The company’s legal advisor, a seasoned attorney accustomed to navigating the intricacies of commercial law, found himself in uncharted waters. “We’re not asking for state secrets,” he argued, “just the name of someone who owes us money.” But the banks stood firm, leaving Company XYZ grappling with a surge of uncollectible debts and a growing sense of frustration.
In their quest for a solution, the company turned to the letter of the law, specifically Section 4(5) of the PDPA. This provision exempts certain judicial and criminal justice processes from the Act’s restrictions. Surely, they reasoned, their efforts to bring fraudsters to justice would fall under this umbrella.
However, the legal landscape proved more nuanced than anticipated. The Privacy Sub-Committee, tasked with interpreting the new law, drew a fine line. While courtroom proceedings and official investigations were indeed exempt, the preliminary evidence-gathering by private attorneys did not enjoy the same privilege. Company Y found itself caught in legal limbo, unable to access the information needed to initiate proceedings, yet still bound by the obligation to protect personal data.

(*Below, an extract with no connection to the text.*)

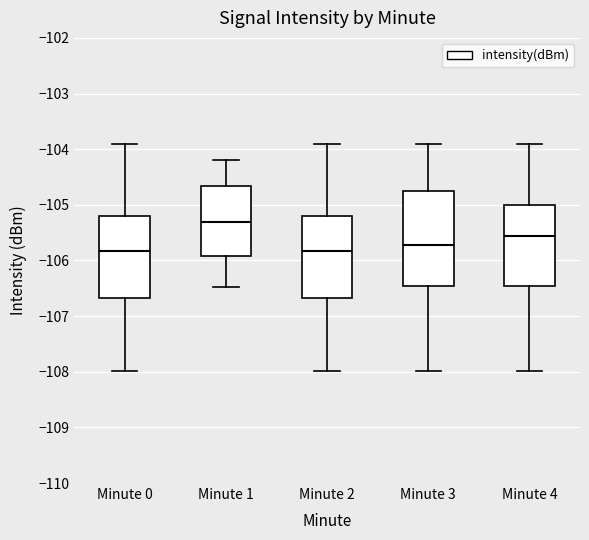

Which box is the tallest, from its lower edge to its upper edge?

Minute 3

This predicament raises profound questions about the balance between individual privacy and corporate rights. How can businesses protect themselves from fraud when the tools to identify wrongdoers are placed out of reach? And how do we ensure that data protection does not inadvertently become a shield for those seeking to evade financial responsibilities?

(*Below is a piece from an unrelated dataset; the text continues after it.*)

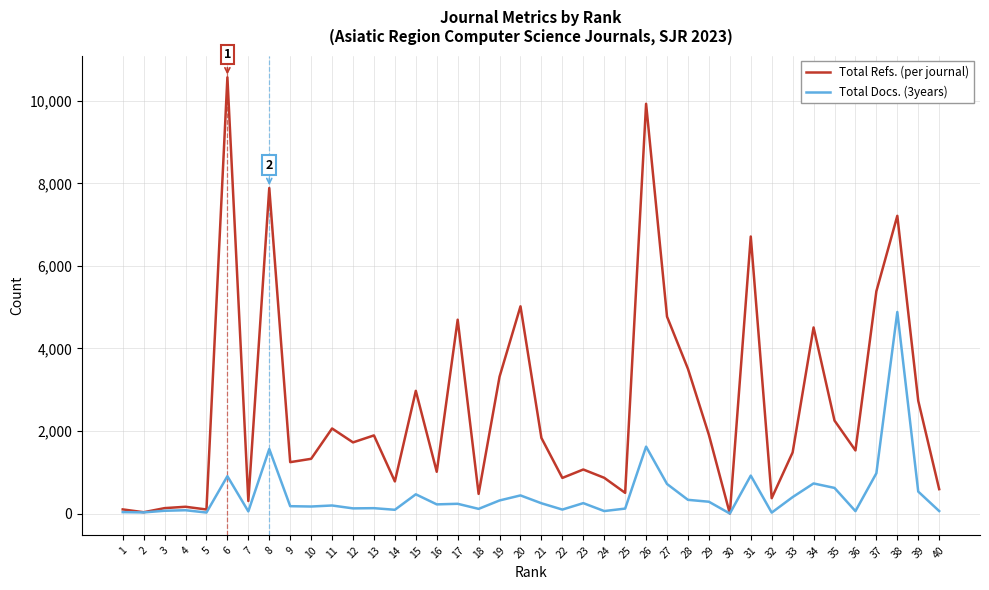

What is the total value across all series at 23?

1319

The story of Company XYZ is far from over. As they continue to navigate these choppy legal waters, a glimmer of hope emerges. The Privacy Committee suggests that banks may have grounds to disclose information under certain circumstances, particularly when there is a legitimate interest at stake. This potential pathway offers a ray of light, hinting at a future where data protection and the pursuit of justice might find a harmonious coexistence.
As Thailand, like many nations, grapples with the implications of stringent data protection in an increasingly digital world, the experiences of Company XYZ serve as a cautionary tale. It reminds us that in our quest to protect personal information, we must be vigilant not to inadvertently obstruct the very systems of accountability and justice that underpin a fair and functioning society.
Key Takeaways:
The Personal Data Protection Act (PDPA) has limited banks’ willingness to share information about check signatories.
Private attorneys and plaintiffs are not exempt from data protection laws when gathering evidence before filing a case.
Banks may have legal grounds to disclose information in certain circumstances without violating data protection laws.
Balancing data protection and the pursuit of justice requires careful consideration of legal exemptions and legitimate interests.